Travelling for business in Spain can be productive. It can act as the stepping stone for expanding connections and establishing a foothold in one of the continent’s largest economies. This especially applies when travelling to a leading event such as CPhI Worldwide. But, as the old saying goes: “All work and no play, makes Jack a dull boy.” But, with hundreds of inspirational locations to choose from, which should you consider visiting? Here are some sites which are well-worth visiting when travelling for business in Spain:

Seville, the passionate heart of Andalusia

Ah, Seville. The capital of the infamous Andalusia region and Spain’s fourth-largest city. It is also one of the country’s most popular locations to visit, and justifiably so. It is a city with a vibrant culture and diverse attractions. Whether it’s attending a local flamenco performance or visiting the historical sites, Seville will take your breath away! When visiting this lovely city, make sure that you wear comfortable clothing and shoes, as there is a lot to see. Examples include the Royal Palace (Alcazar de Sevilla), the Tower of Gold, and the Barrio de Santa Cruz.

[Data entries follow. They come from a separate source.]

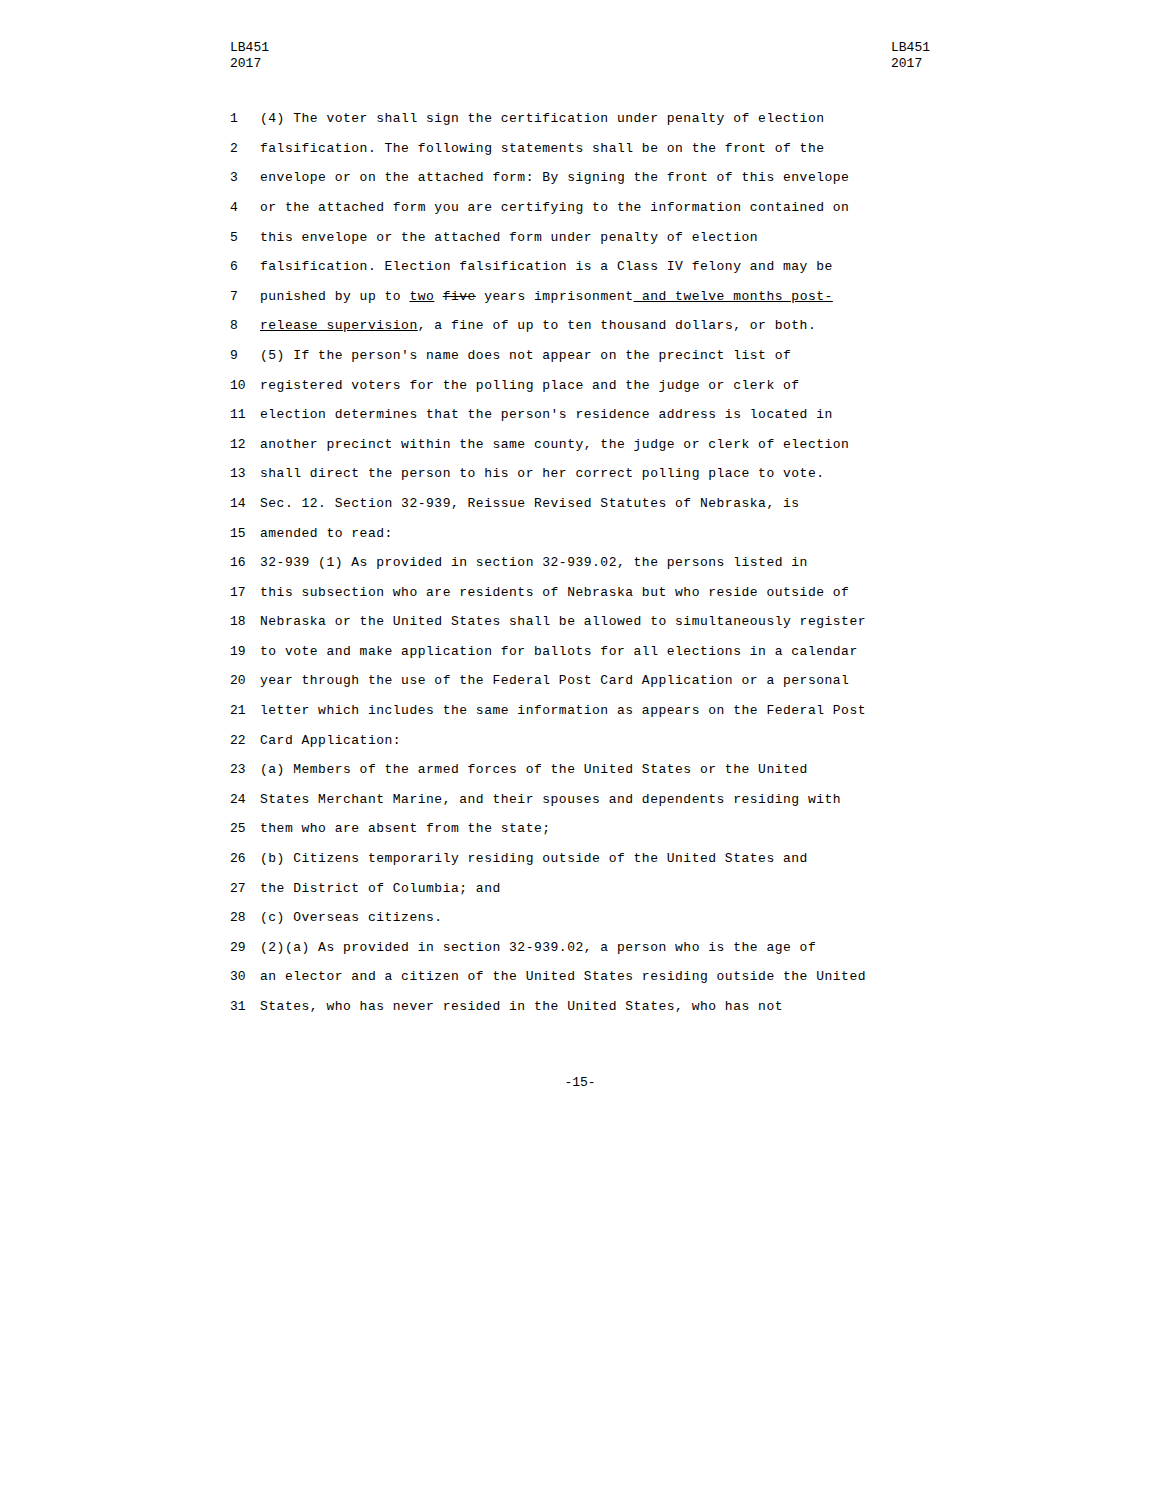LB451
2017
LB451
2017
1
(4) The voter shall sign the certification under penalty of election
2
falsification. The following statements shall be on the front of the
3
envelope or on the attached form: By signing the front of this envelope
4
or the attached form you are certifying to the information contained on
5
this envelope or the attached form under penalty of election
6
falsification. Election falsification is a Class IV felony and may be
7
punished by up to two five years imprisonment and twelve months post-
8
release supervision, a fine of up to ten thousand dollars, or both.
9
(5) If the person's name does not appear on the precinct list of
10
registered voters for the polling place and the judge or clerk of
11
election determines that the person's residence address is located in
12
another precinct within the same county, the judge or clerk of election
13
shall direct the person to his or her correct polling place to vote.
14
Sec. 12. Section 32-939, Reissue Revised Statutes of Nebraska, is
15
amended to read:
16
32-939 (1) As provided in section 32-939.02, the persons listed in
17
this subsection who are residents of Nebraska but who reside outside of
18
Nebraska or the United States shall be allowed to simultaneously register
19
to vote and make application for ballots for all elections in a calendar
20
year through the use of the Federal Post Card Application or a personal
21
letter which includes the same information as appears on the Federal Post
22
Card Application:
23
(a) Members of the armed forces of the United States or the United
24
States Merchant Marine, and their spouses and dependents residing with
25
them who are absent from the state;
26
(b) Citizens temporarily residing outside of the United States and
27
the District of Columbia; and
28
(c) Overseas citizens.
29
(2)(a) As provided in section 32-939.02, a person who is the age of
30
an elector and a citizen of the United States residing outside the United
31
States, who has never resided in the United States, who has not
-15-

La Sagrada Familia, Barcelona’s unfinished work of art

La Sagrada Familia is a historical site and basilica with over 140 years of history. It is best known as one of the most iconic projects of renowned architect Antonio Gaudi, who continued to work on it until 1926. The basilica continues to be built upon to this present day. The most recently finished area is the tower of the Virgin Mary, which was inaugurated on the 8th of December 2021. Each completed section is a work of art that will inspire awe! My personal favourite is the inside of the building during the brightest time of the day. It’s then that the true beauty of the stained-glass windows truly shines (pun intended)!

La Alhambra, the vermilion UNESCO heritage site

The La Alhambra in Granada is a must-see location! It is a UNESCO heritage site with a vast history, fascinating and diverse architecture and a triple character. It has served as a fortress, a palace, and a medina. This is one reason the site has a diverse range of buildings. Among them are the Alcazaba, or military zone, and the Nasrid Palaces in the medina or palatine city. When exploring the whole site, be sure to wear comfortable shoes. As the La Alhambra spans 142,000 m2 or 35 acres! Make sure you visit the Palace of the Lions (Palacio de Los Leones)! It features interiors that are genuine works of art!

Del Prado Museum, the place to see over 20,000 artworks

If exploring museums and galleries is your cup of tea, then don’t miss visiting the Museo Nacional del Prado (Del Prado Museum). It is the home and display site of the most extensive collection of Spanish art. This is no exaggeration, as the museum features more than 20,000 artworks. Among them are 8,000 drawings, 4,800 prints, 1,000 sculptures, and approximately 7,500 paintings! There are also thousands of other artworks and historical documents. All this is scattered on four floors, which you can explore at leisure. A good time to visit the museum is in the late afternoon. It is then that the light of the sun will bring out the best of the displays. This is best shown in works such as The Garden of Earthly Delights, Venus and Adonis, Death of the Virgin, or Las Meninas.

The Mosque-Cathedral of Córdoba

If you ever visit the city of Cordoba, be sure to visit and explore the Mosque-Cathedral. The site is known as such as it is a former mosque that was converted into a cathedral. Because of this, you will find a fascinating blend of Moorish Muslim and European architecture. This is best exemplified in areas like the Door of the Palms, the Hypostyle Prayer Hall and the Minaret and Bell Tower. I strongly recommend the Hypostyle Prayer Hall. Because the 850 columns made of marble, jasper, onyx, granite, and porphyry best show the fusion of the different styles. This is because the columns in the original mosque were reused from earlier Visigothic and Roman buildings. Meanwhile, the new ones feature Moorish-made capitals created from earlier Roman models!